Using the data below, copy every line that contains the word "timescale".

Machine-readable electronics designs:

__________________________________________________

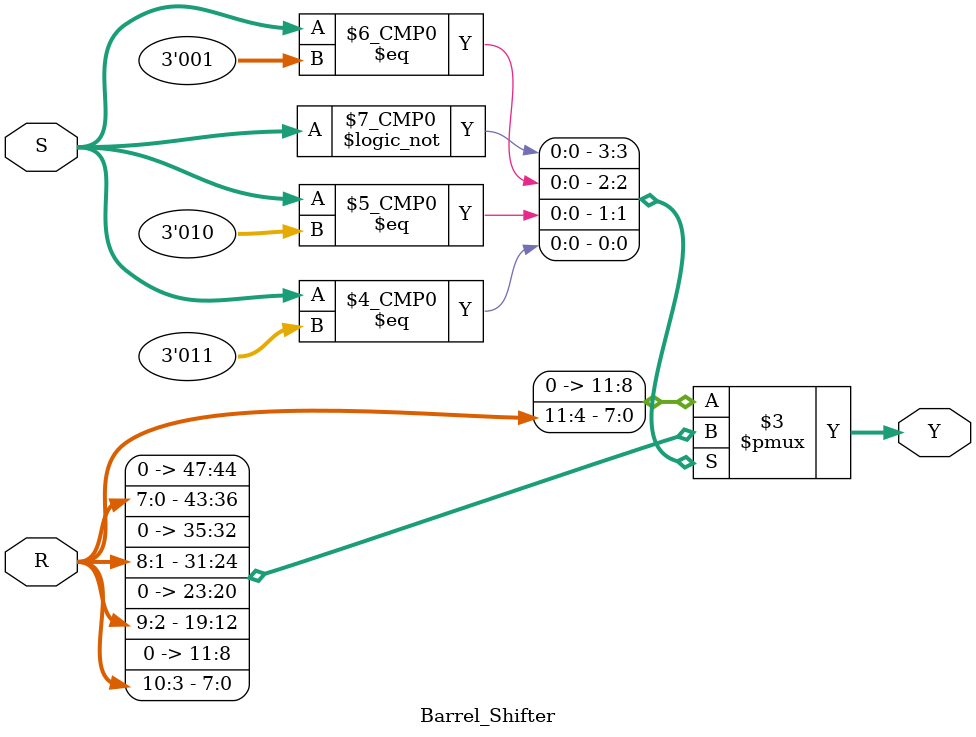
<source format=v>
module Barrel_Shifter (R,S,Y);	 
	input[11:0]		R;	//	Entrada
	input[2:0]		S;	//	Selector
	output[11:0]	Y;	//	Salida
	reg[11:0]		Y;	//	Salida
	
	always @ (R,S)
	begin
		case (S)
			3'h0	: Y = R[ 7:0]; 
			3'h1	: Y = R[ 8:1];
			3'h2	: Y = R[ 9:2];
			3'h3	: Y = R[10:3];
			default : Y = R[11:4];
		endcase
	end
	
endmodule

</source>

__________________________________________________

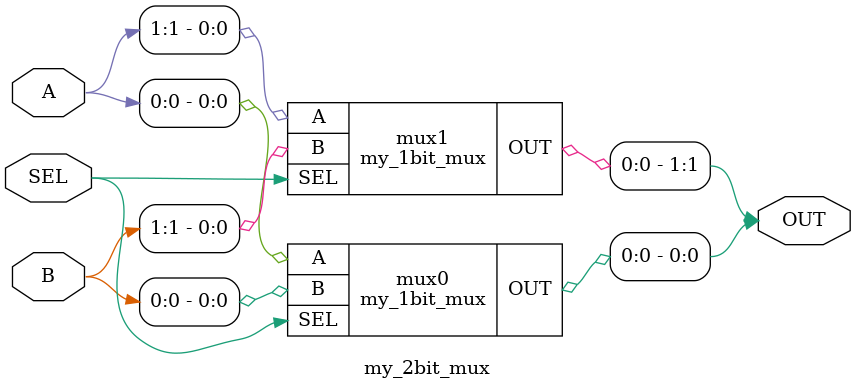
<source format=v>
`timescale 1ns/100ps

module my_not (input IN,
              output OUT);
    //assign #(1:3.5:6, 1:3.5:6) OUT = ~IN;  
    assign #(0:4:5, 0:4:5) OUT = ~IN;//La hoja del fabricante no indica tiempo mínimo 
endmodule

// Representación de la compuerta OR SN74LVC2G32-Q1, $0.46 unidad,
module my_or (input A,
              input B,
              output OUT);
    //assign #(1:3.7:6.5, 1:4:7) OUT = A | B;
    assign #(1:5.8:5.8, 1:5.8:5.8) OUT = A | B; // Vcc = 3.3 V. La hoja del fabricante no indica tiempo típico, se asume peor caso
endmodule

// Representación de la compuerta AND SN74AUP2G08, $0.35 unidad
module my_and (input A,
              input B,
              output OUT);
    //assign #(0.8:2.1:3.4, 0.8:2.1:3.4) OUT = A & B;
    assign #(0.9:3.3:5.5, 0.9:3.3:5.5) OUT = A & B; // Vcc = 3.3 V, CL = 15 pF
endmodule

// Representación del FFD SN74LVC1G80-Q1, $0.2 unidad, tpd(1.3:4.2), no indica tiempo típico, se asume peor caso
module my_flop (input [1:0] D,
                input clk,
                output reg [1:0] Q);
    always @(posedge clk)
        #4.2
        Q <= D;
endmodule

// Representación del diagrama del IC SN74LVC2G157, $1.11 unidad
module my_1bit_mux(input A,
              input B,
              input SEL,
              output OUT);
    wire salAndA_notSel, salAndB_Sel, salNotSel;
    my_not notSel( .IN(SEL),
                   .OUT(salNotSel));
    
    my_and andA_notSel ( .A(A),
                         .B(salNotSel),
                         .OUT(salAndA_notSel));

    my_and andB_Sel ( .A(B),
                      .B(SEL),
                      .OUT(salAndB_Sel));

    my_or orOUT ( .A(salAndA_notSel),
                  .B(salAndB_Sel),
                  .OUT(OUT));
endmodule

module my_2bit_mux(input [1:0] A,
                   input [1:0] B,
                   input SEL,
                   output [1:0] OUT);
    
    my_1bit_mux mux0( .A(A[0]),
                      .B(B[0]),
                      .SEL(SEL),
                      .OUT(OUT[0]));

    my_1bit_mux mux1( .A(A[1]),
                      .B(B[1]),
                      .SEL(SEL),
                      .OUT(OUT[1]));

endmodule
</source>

__________________________________________________

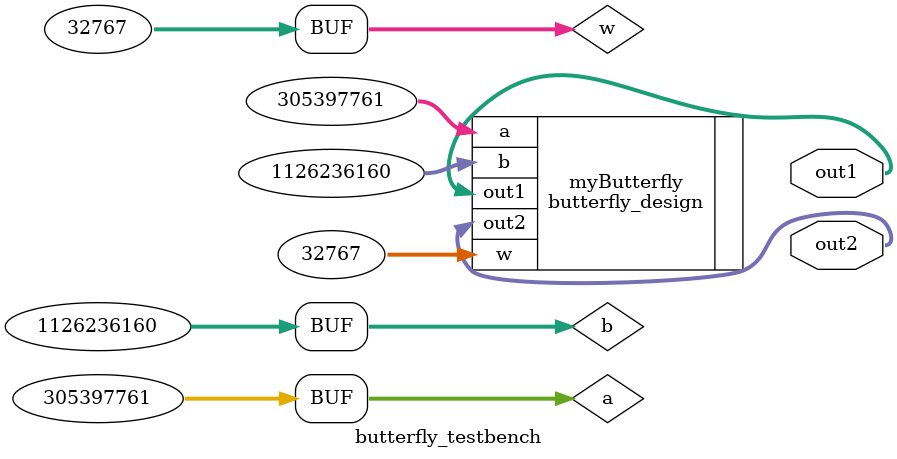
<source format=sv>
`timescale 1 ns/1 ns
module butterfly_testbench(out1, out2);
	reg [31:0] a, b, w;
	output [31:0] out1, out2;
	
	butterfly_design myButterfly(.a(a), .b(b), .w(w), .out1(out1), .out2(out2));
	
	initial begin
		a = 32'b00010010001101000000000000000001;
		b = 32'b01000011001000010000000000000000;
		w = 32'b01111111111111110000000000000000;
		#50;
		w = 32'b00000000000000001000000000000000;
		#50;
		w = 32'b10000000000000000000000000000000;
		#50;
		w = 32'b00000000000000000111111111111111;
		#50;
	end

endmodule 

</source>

__________________________________________________

__ANSWER TO THIS EXERCISE__.
`timescale 1ns/100ps
`timescale 1 ns/1 ns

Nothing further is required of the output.